**本文**
#####

激動の時代を生きた「憲政の神様」
生涯で25回にもわたって衆議院議員総選挙に当選した議員がいます。「憲政の神様」「議会政治の父」との異名を持つ尾崎行雄は、1890年の第1回から第25回まで、衆議院議員総選挙を連続当選しています。
1858年(安政5年)に生まれた尾崎は、明治から昭和の戦後時代まで、政界で大きな影響力を及ぼしました。
慶應義塾に学んだ尾崎は、報知新聞の論説委員や東京府の府会議員などを務めた後、明治23年(1890年)の第1回衆議院議員総選挙に出馬し当選。以後、63年間にわたって連続25回の当選記録を樹立します。地元の伊勢では、投票用紙に「尾崎行雄」としか書いたことがない有権者が2代・3代にわたって存在したとの逸話も残されています。
明治時代から昭和の第二次世界大戦後まで、激動の時代を迎えた日本の舵取りを行っていきますが、昭和28年(1953年)のバカヤロー解散による総選挙(第26回衆議院議員総選挙)でついに落選。政界引退を決意します。このときの年齢は実に94歳。94歳まで国会議員を務めたのは、もちろん日本初。連続当選25回、議員勤続63年と並んで日本唯一の記録です。
政界引退がこたえたのか、尾崎は翌昭和29年(1954年)に直腸がんによる栄養障害と老衰のため亡くなりました。
昭和の時代、衆議院議長や数々の大臣・長官を歴任した、原健三郎は、その生涯で20回にわたって当選を果たしました。
1931年に大学卒業後、アメリカ留学を果たしたのち、帰国後、講談社に入社。編集者を務めた原は、1946年4月の第22回衆議院議員総選挙において兵庫1区から立候補し、初当選しています。
当選当時は日本進歩党に所属していましたが、民主党を経て、幣原喜重郎、田中角栄らと民主自由党へ参加。以後、保守合同にともなって自由民主党に所属することになります。
自民党内では広報委員長、国民運動本部長などを務めたほか、ロッキード事件が発覚した際には、ロッキード問題調査特別委員長にも任じられています。

#####

**学習資料**
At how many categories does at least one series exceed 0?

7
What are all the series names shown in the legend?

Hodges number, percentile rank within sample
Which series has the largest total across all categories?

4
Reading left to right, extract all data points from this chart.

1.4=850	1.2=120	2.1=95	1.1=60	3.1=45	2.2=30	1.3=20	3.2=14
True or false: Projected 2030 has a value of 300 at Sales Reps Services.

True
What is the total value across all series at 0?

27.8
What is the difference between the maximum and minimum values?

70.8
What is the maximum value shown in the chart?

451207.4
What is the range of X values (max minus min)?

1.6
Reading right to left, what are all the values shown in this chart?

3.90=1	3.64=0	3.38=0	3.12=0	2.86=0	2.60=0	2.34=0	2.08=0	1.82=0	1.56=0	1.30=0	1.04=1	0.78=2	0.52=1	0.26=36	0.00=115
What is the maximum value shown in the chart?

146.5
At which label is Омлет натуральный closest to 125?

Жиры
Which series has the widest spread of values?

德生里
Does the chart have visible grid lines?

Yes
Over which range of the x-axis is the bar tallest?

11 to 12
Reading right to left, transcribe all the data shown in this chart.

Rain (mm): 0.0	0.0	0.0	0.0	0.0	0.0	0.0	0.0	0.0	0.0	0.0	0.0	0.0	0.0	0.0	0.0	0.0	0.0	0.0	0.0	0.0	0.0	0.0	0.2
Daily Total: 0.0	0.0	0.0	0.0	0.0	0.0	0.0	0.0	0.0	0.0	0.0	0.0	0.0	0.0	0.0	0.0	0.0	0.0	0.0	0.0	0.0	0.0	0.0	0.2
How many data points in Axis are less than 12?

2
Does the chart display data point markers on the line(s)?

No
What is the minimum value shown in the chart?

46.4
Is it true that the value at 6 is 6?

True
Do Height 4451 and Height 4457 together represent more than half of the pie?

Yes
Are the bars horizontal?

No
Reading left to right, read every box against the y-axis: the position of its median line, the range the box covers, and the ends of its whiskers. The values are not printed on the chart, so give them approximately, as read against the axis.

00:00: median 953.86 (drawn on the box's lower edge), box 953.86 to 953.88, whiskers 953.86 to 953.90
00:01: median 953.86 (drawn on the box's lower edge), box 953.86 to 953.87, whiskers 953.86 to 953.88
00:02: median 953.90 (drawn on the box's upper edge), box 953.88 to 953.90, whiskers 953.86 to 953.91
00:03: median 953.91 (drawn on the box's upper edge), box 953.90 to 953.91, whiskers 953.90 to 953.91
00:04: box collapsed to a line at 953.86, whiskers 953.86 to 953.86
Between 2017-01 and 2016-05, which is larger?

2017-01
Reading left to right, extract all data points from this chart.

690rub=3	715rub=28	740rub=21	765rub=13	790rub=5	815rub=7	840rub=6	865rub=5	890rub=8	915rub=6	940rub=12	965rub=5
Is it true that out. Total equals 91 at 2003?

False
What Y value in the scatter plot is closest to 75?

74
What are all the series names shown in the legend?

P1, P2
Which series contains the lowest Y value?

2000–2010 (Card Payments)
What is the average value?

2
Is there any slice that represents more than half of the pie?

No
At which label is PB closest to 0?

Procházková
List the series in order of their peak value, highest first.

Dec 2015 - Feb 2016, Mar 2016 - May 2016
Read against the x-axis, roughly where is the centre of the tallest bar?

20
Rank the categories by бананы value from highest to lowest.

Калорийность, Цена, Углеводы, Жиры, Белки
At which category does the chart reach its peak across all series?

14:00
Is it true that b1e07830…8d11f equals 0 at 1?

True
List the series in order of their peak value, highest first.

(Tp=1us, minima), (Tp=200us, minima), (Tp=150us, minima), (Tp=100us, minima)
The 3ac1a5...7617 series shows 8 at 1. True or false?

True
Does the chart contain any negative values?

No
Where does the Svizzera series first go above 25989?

#####

本文の「生涯で25回にもわたって衆議」で始まり「わたって当選を果たしました。」まで続く部分を、「政界」を「政治の世界」に入れ替えて書き直してください。 上の行は、この作業には一切関係しません。

生涯で25回にもわたって衆議院議員総選挙に当選した議員がいます。「憲政の神様」「議会政治の父」との異名を持つ尾崎行雄は、1890年の第1回から第25回まで、衆議院議員総選挙を連続当選しています。
1858年(安政5年)に生まれた尾崎は、明治から昭和の戦後時代まで、政治の世界で大きな影響力を及ぼしました。
慶應義塾に学んだ尾崎は、報知新聞の論説委員や東京府の府会議員などを務めた後、明治23年(1890年)の第1回衆議院議員総選挙に出馬し当選。以後、63年間にわたって連続25回の当選記録を樹立します。地元の伊勢では、投票用紙に「尾崎行雄」としか書いたことがない有権者が2代・3代にわたって存在したとの逸話も残されています。
明治時代から昭和の第二次世界大戦後まで、激動の時代を迎えた日本の舵取りを行っていきますが、昭和28年(1953年)のバカヤロー解散による総選挙(第26回衆議院議員総選挙)でついに落選。政治の世界引退を決意します。このときの年齢は実に94歳。94歳まで国会議員を務めたのは、もちろん日本初。連続当選25回、議員勤続63年と並んで日本唯一の記録です。
政治の世界引退がこたえたのか、尾崎は翌昭和29年(1954年)に直腸がんによる栄養障害と老衰のため亡くなりました。
昭和の時代、衆議院議長や数々の大臣・長官を歴任した、原健三郎は、その生涯で20回にわたって当選を果たしました。